WHAT NEEDS TO BE DONE:
Starting with the line that contains "left shoulder: (309, 381)", copy out each line through the end of the entries below, exactly as written, and nothing else.

======

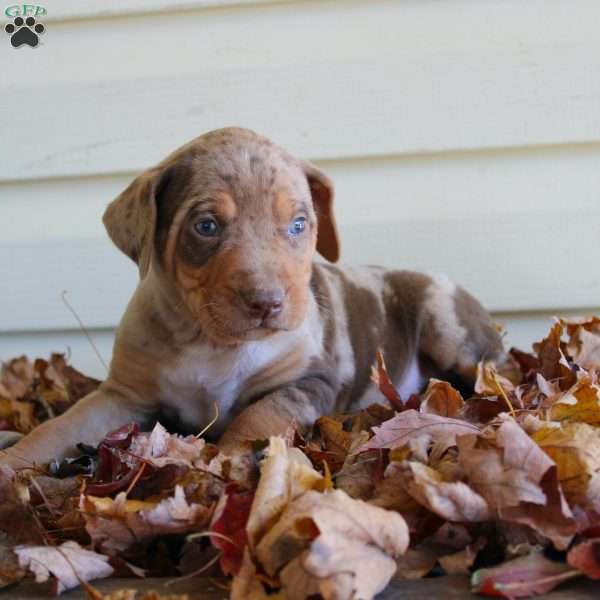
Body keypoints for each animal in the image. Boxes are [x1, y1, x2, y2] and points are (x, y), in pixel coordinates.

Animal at [2, 127, 508, 468]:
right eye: (206, 226)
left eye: (299, 224)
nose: (267, 303)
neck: (209, 341)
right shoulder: (125, 396)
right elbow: (62, 426)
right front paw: (13, 463)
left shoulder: (309, 381)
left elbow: (257, 418)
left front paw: (224, 463)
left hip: (446, 319)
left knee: (495, 371)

======

EXPECTED ANSWER:
left shoulder: (309, 381)
left elbow: (257, 418)
left front paw: (224, 463)
left hip: (446, 319)
left knee: (495, 371)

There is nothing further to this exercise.